17 beta-estradiol inhibits outward potassium currents recorded in rat parabrachial nucleus cells in vitro

Evidence is increasingly accumulating in support of a role for the steroid hormone 17 beta-estradiol to modify neuronal functions in the mammalian CNS, especially in autonomic centers. In addition to its well known slowly developing and long lasting actions (genomic), estrogen can also rapidly modulate cell signaling events by affecting membrane excitability (non-genomic). Little, however, is known regarding the mechanism(s) by which 17 beta-estradiol produces its rapid effects on neuronal membrane excitability. As potassium channels play a crucial role in cell excitability, we hypothesized that 17 beta-estradiol caused excitability by modulating potassium flux through the neuronal cell membrane. We tested this hypothesis by examining the effects of 17 beta-estradiol on outward potassium currents recorded in cells from the parabrachial nucleus of rats, in vitro. Bath application of 17 beta-estradiol (10-100 wM) reversibly reduced voltage-activated outward potassium currents in a concentration-dependent manner. This effect was mimicked by BSA-17 beta-estradiol but not mimicked by 17 beta-estradiol and was significantly reduced by ICI 182,780, a selective estrogen receptor antagonist.
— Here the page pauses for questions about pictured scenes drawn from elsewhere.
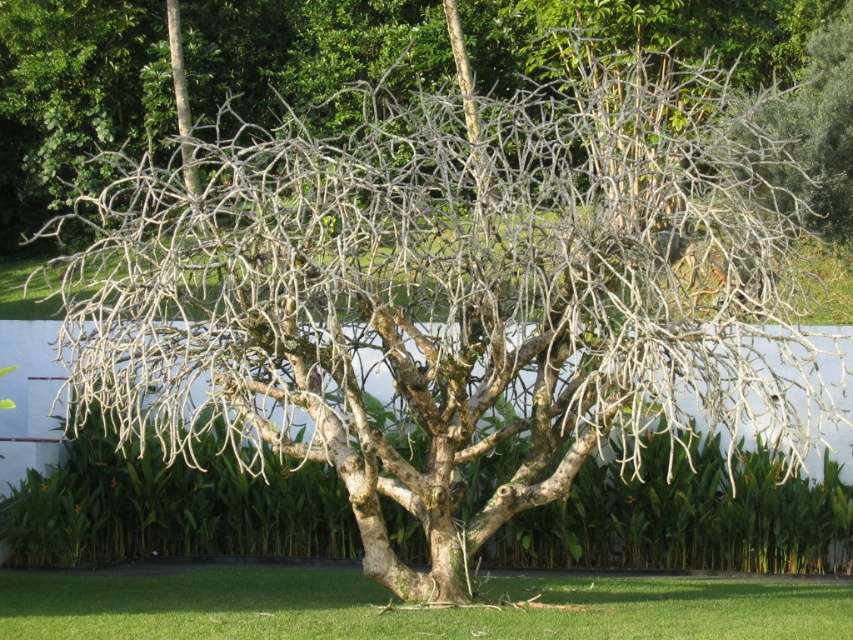
Which is behind, point (218, 77) or point (627, 589)?

The point (218, 77) is more distant.

Which is more to the right, bare branches at center or green grass at lower center?

green grass at lower center is more to the right.

Between point (33, 120) and point (289, 577), which one is positioned behind?

The point (33, 120) is more distant.

What are the coordinates of `bare branches at center` in the screenshot? It's located at (73, 97).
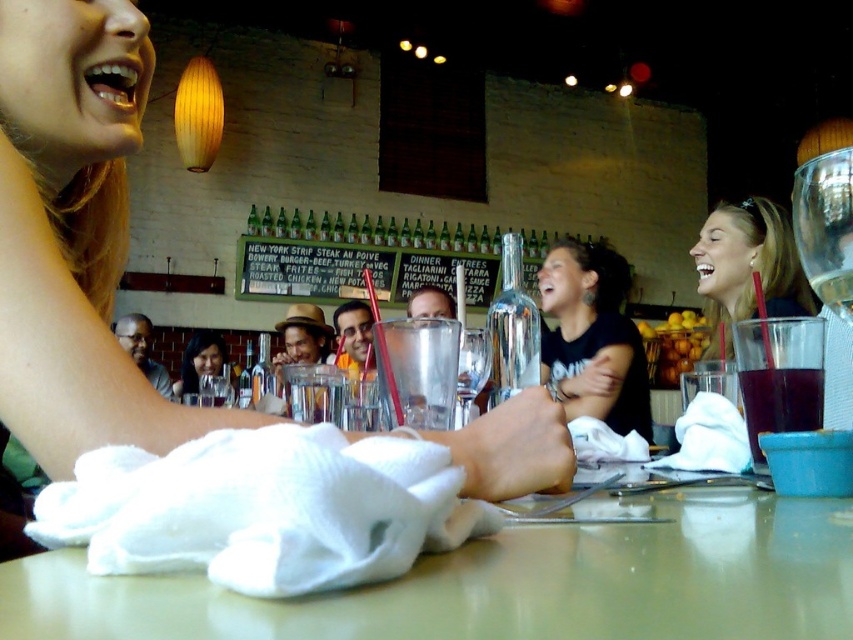
You are a customer sitting at the table in the dining establishment. You want to reach for the translucent plastic cup at lower right. Which direction should you move your hand to grab it?

The translucent plastic cup at lower right is located at point 0.630 on the x axis and 0.916 on the y axis, so you should move your hand towards the lower right direction to grab it.

You are a customer at this dining establishment and you notice a white fabric at center. Can you tell me the exact coordinates where this item is located?

The white fabric at center is located at point [508,582].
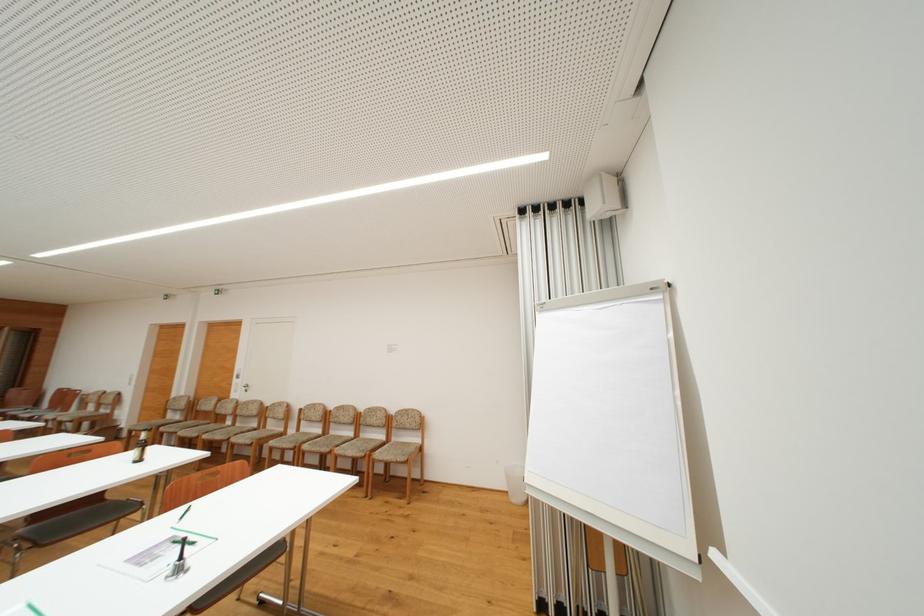
What do you see at coordinates (245, 387) in the screenshot? The width and height of the screenshot is (924, 616). I see `a metal door handle` at bounding box center [245, 387].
The inhibitory effect of 17 beta-estradiol was dependent on extracellular potassium concentration, with more profound effects observed at lower concentrations. The 17 beta-estradiolinduced inhibition of the outward current was blocked by pretreatment with the potassium channel blockers tetraethylammonium and 4-aminopyridine. The time constants of deactivation of tail currents were decreased by 17 beta-estradiol over a range of test potentials (-140 to -80 mV). Finally, the inhibitory effect of 17 beta-estradiol on the outward potassium currents was blocked following pre-incubation of slices in lavendustin A, a tyrosine kinase inhibitor. Taken together, these results suggest that 17 beta-estradiol acts rapidly at an extracellular membrane receptor to reduce tetraethylammonium- and 4-aminopyridine-sensitive outward potassium currents by accelerating the closure of potassium channels. This may be the ionic basis of 17 beta-estradiol-induced enhancement of neuronal excitability. (c) 2005 Published by Elsevier Ltd on behalf of IBRO.